I’ve developed quite a few nifty stats tools, so let’s not let them go to waste. First, I used my Live Playoff Odds to examine their playoff position before Blake got injured:


odds 2_08

The Clippers, even after Sunday’s debacle, still woke up this morning as favorites for the sixth seed at 49 projected wins and within striking distance of the dogfight for the 4th seed with Houston, Dallas and the lurking Spurs.

How much of a problem does losing Blake cause the Clippers? It’s safe to say he is a pretty good player:

Blake's Ratings
Player Ratings by Category for Blake Griffin thru 02/08/15 (Don’t worry folks, the interactive version of this is coming soon)

(Quick note: The ratings compare the player to his opponents at his position and rates him 0 to 100 based on the percentage of players in the league the player is better than.)

Blake is a world class, high usage, scoring and passing big man. His rebounding is below par and his defense is average but he is good enough at scoring to put him at star level. His overall rating of 75 out of a 100 actually undervalues his contribution. The reason? When you lose a high usage, efficient scorer, the effect is the exact opposite of what happens when you cut Josh Smith. Defenses can now cover everyone else on the team that much tighter. However, I suspect Chris Paul (who is an offensive efficiency machine) will offset this somewhat.

 

As good as Blake is, according to the efficiency numbers, he is really the number 3 of the Clips Big Three (Chris Paul and DeAndre Jordan are 1 and 2). The real problem is that he’s the one that plays the most minutes and the alternatives (Hawes and Davis with a little Udoh thrown in) are all very questionable.

What’s the bottom line? I did some quick math and I got:

Untitled

If we assume Blake’s minutes get split between Jordan, Spencer Hawes, Glenn Davis and Epke Udoh as shown, then the Clippers are about 1.4 points worse per 48.

This assumes part of the minutes are going to Jordan (who’s very good) and to Udoh (who’s biggest selling point is that he’s not Davis or Hawes). If that’s not the case then it could be much, much worse.

Let’s do three simulations: For the first, we assume that Blake is out six weeks (20 games including Sunday’s loss to OKC) and plug that -1.4 into the simulation. As of this morning we get:

Scenario 1

Not a whole lot of difference from the baseline. Why? A 1.4 point margin drop is about a 5% drop in Win/Loss percentage. Over a season that would be about 4 games. Over twenty games, that’s closer to one game.

The Clippers playoff odds drop about 2% here and it gets split between the Spurs and the Pelicans. The Thunder remain the same and the Suns fall. Functionally, this scenario is just a nose bleed for the Clippers.
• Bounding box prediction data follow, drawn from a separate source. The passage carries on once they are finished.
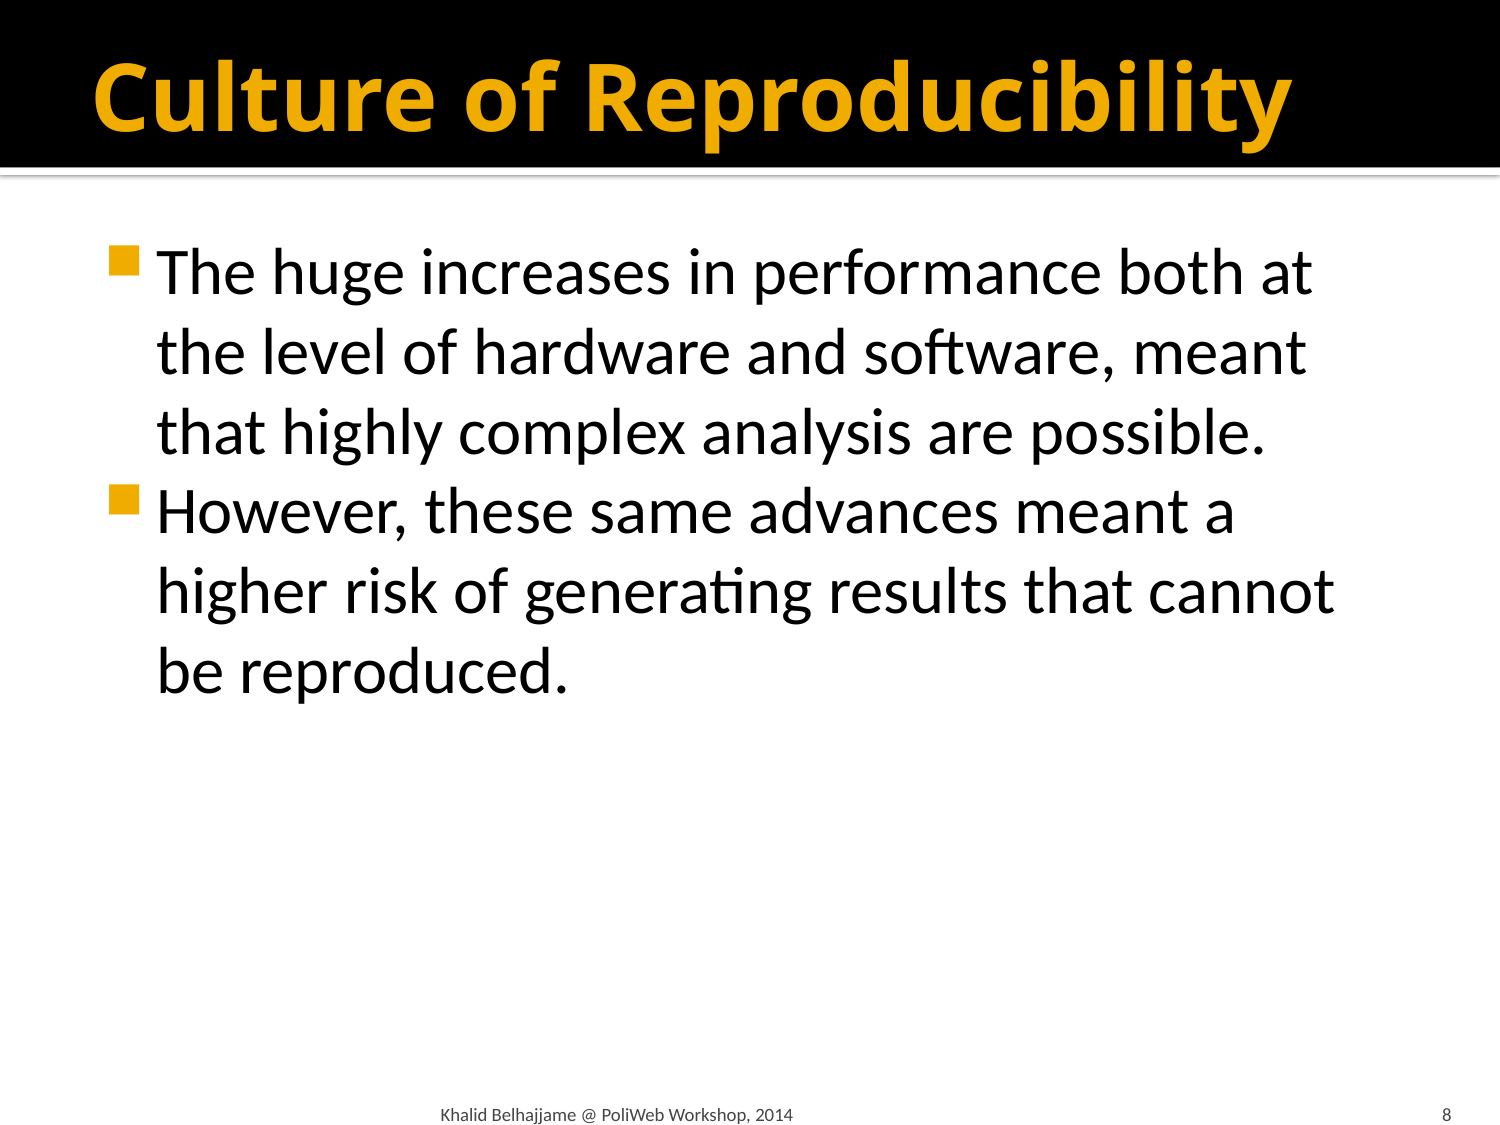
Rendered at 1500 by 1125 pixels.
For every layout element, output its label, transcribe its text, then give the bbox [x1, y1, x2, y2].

footer Khalid Belhajjame @ PoliWeb Workshop, 2014 [433, 1080, 1337, 1125]
slide_number 8 [1345, 1080, 1467, 1125]
title Culture of Reproducibility [75, 12, 1425, 175]
list The huge increases in performance both at the level of hardware and software, meant that highly complex analysis are possible. However, these same advances meant a higher risk of generating results that cannot be reproduced. [75, 212, 1425, 1075]
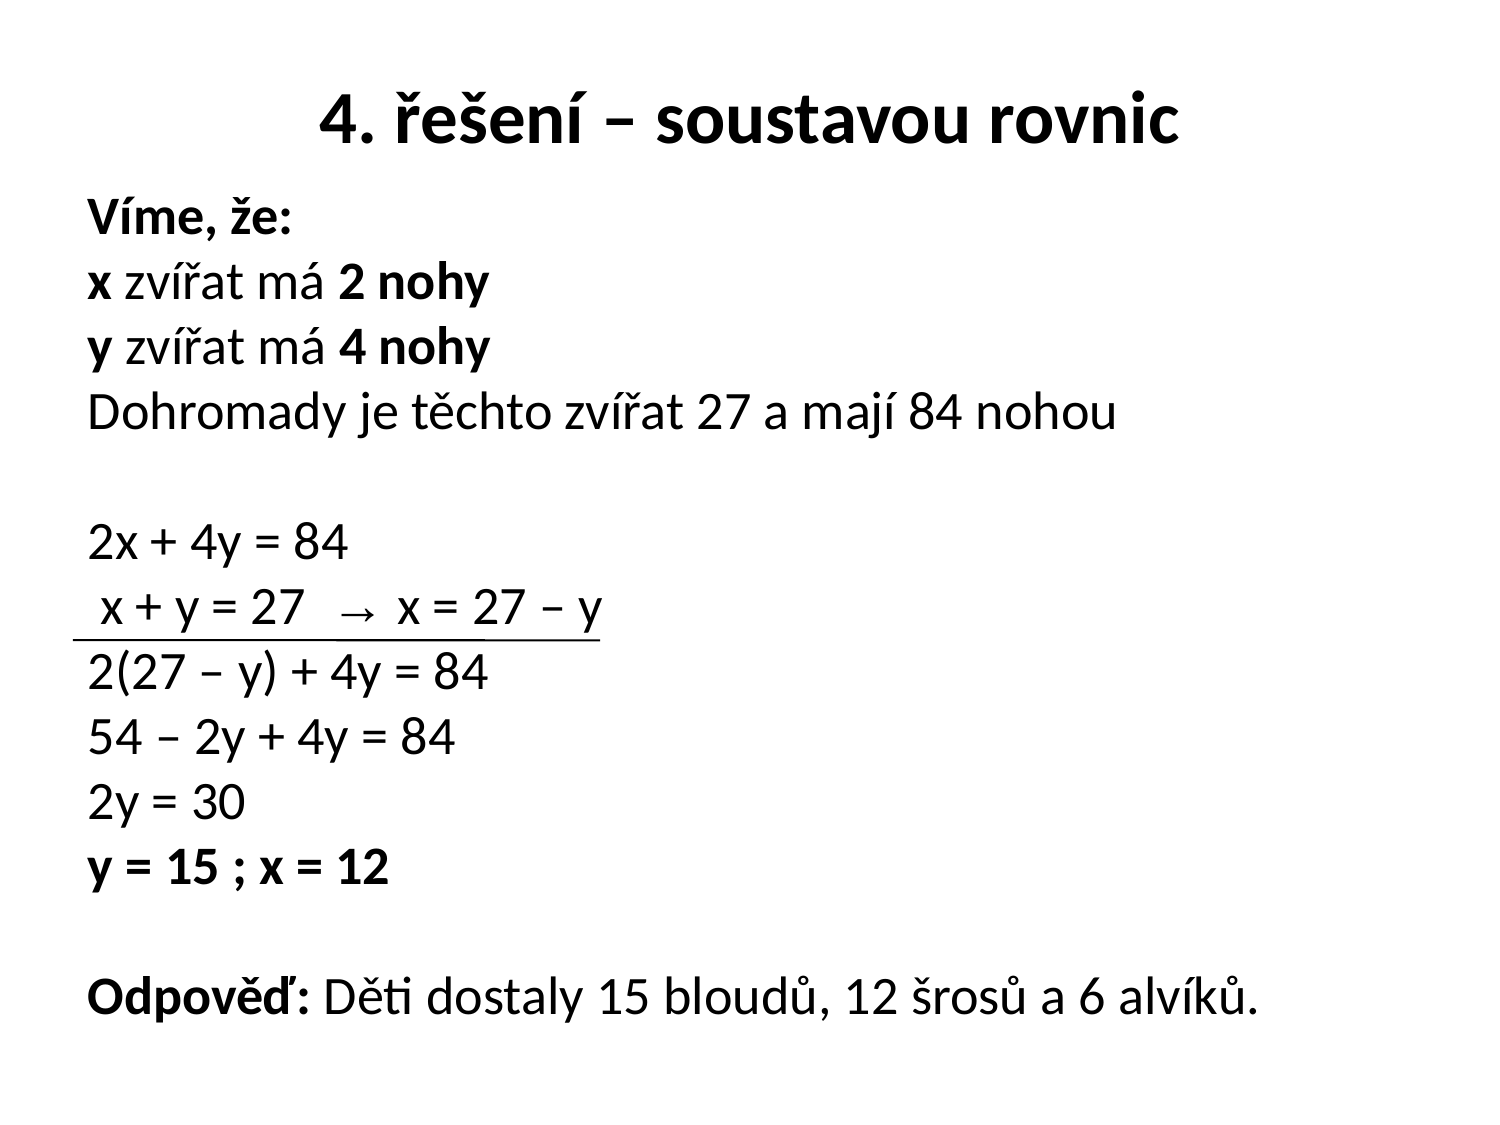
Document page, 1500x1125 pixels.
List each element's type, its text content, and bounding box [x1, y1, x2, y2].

title 4. řešení – soustavou rovnic [74, 53, 1426, 172]
list Víme, že: x zvířat má 2 nohy y zvířat má 4 nohy Dohromady je těchto zvířat 27 a mají 84 nohou 2x + 4y = 84 x + y = 27 → x = 27 – y 2(27 – y) + 4y = 84 54 – 2y + 4y = 84 2y = 30 y = 15 ; x = 12 Odpověď: Děti dostaly 15 bloudů, 12 šrosů a 6 alvíků. [42, 172, 1457, 1012]
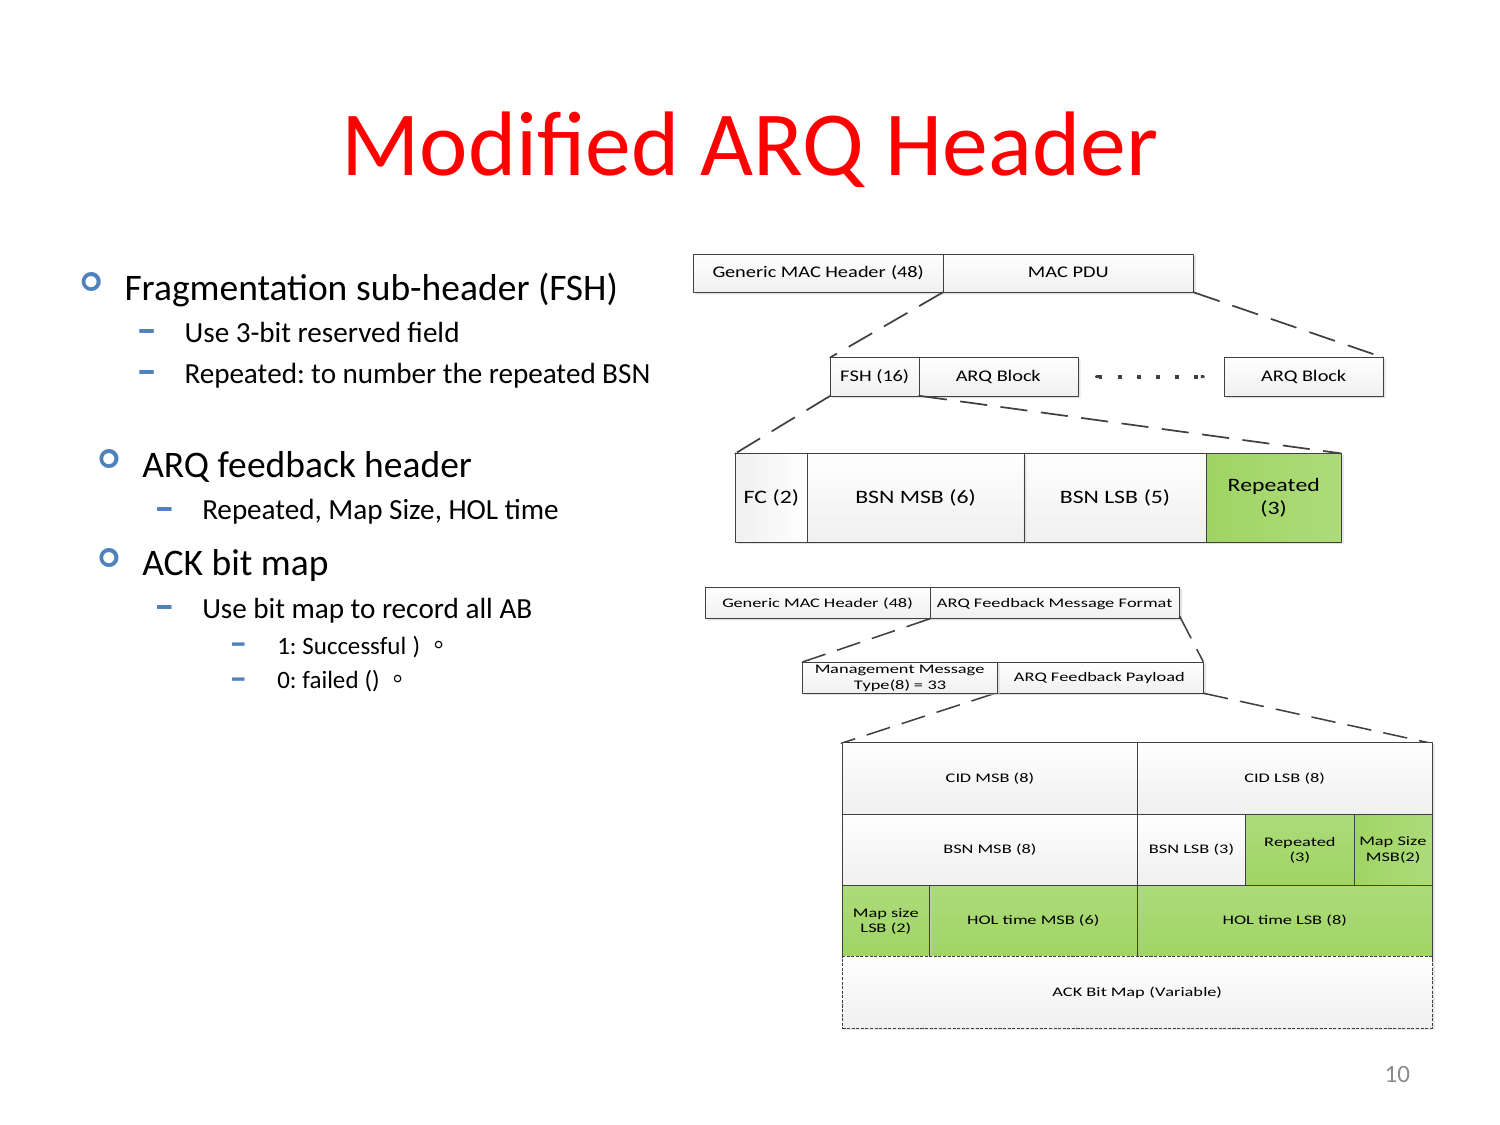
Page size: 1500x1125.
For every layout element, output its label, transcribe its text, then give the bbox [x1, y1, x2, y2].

text_box Fragmentation sub-header (FSH) Use 3-bit reserved field Repeated: to number the repeated BSN [64, 255, 686, 397]
slide_number 10 [1074, 1042, 1425, 1103]
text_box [690, 251, 1389, 556]
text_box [702, 585, 1448, 1032]
title Modified ARQ Header [75, 45, 1425, 233]
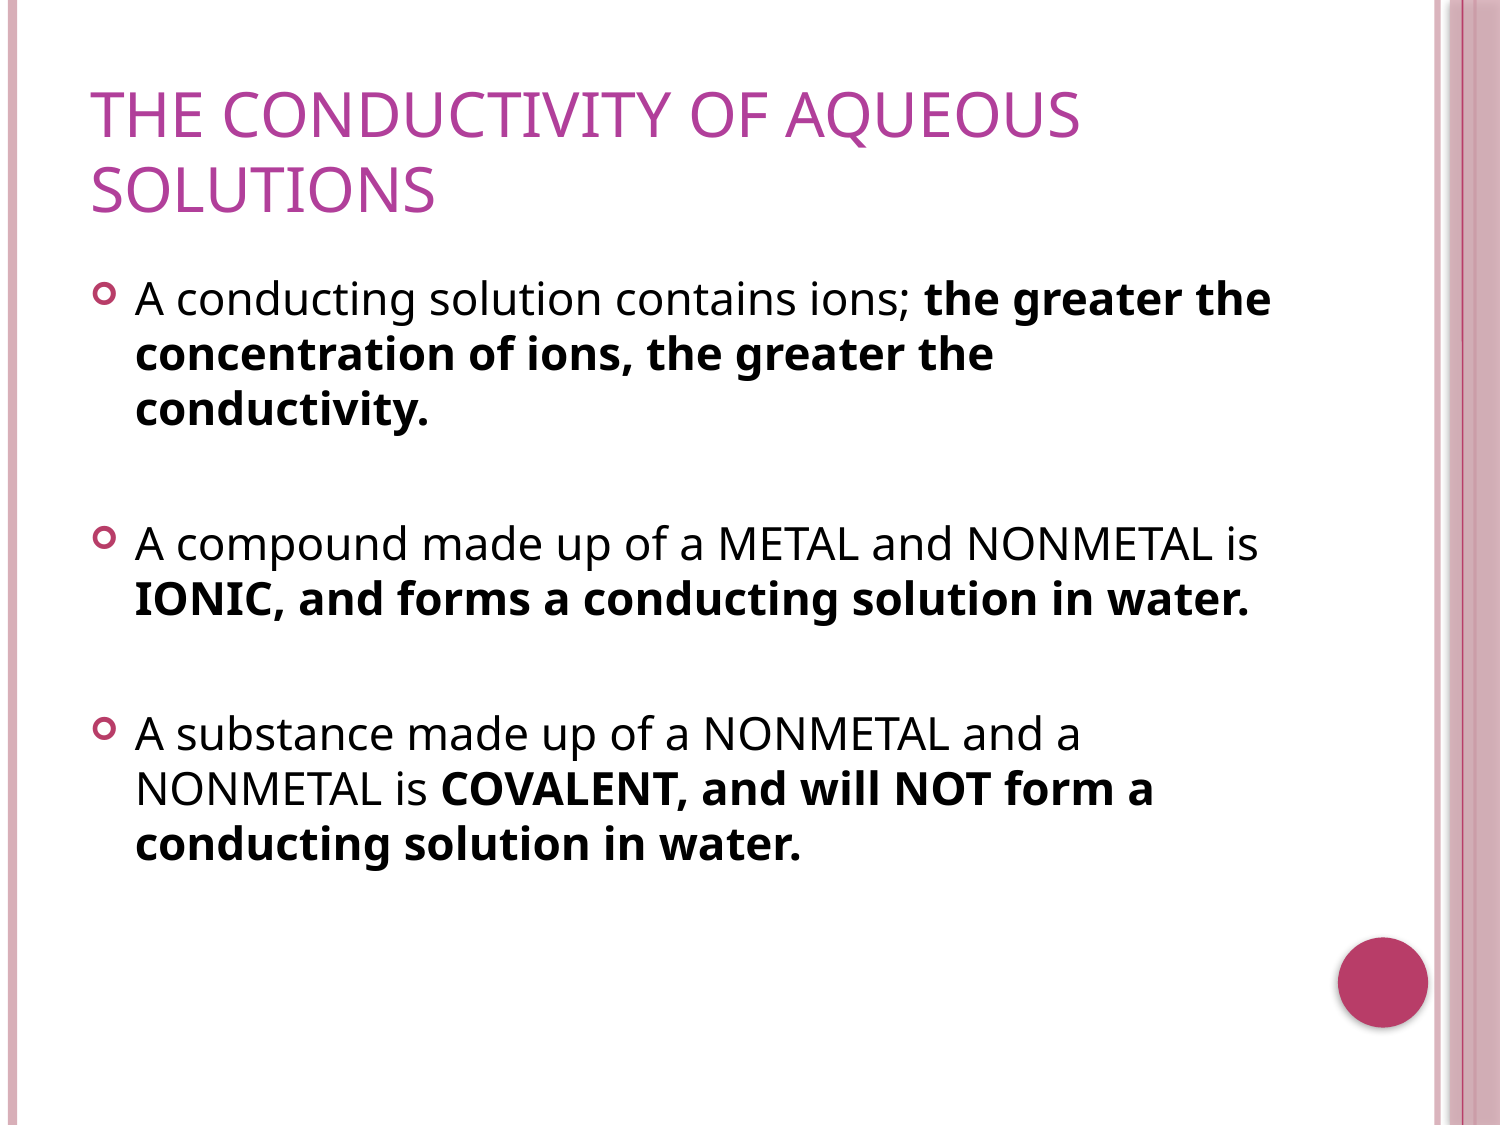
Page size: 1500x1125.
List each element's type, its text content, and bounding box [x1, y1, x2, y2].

list A conducting solution contains ions; the greater the concentration of ions, the greater the conductivity. A compound made up of a METAL and NONMETAL is IONIC, and forms a conducting solution in water. A substance made up of a NONMETAL and a NONMETAL is COVALENT, and will NOT form a conducting solution in water. [75, 262, 1300, 1062]
title THE CONDUCTIVITY OF AQUEOUS SOLUTIONS [75, 45, 1300, 233]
Scenario 2 assumes a lot more minutes for Specer Hawes and Glen “Big Baby” Davis.

Scenario 2

In this scenario, the Clippers might feel like they’re getting a colonoscopy. Their playoff odds drop 6% and the Spurs are uncomfortably close. Their old playoff nemesis Memphis lurks for a first round war on the road.

Among the rest of the teams, the Spurs aren’t helped here while the thunder get 2% better playoff odds. The Pelicans are the big winner in this scenario with a 5% jump in their playoff odds.

Scenario 3 assumes that Chris Paul cannot overcome the Jordan/Davis/Hawes/Udoh post rotation.

Scenario 3

In this nightmare scenario, the Clippers hang on by a thread and pray that the Spurs and Thunder don’t start clicking and that the Suns stay unlucky.

So, which scenario do I think will happen? I’m thinking somewhere between Scenario 1 and Scenario 2. The sixth seed and an opening round versus the Trail Blazers on the road. With Chris Paul and DeAndre Jordan doing their thing, there is absolutely no reason to think they drop out of the playoff race entirely, but making a deep run is pretty unlikely.

We’ll keep our eyes on how this development plays out, until then, I’ll be pruning my roses.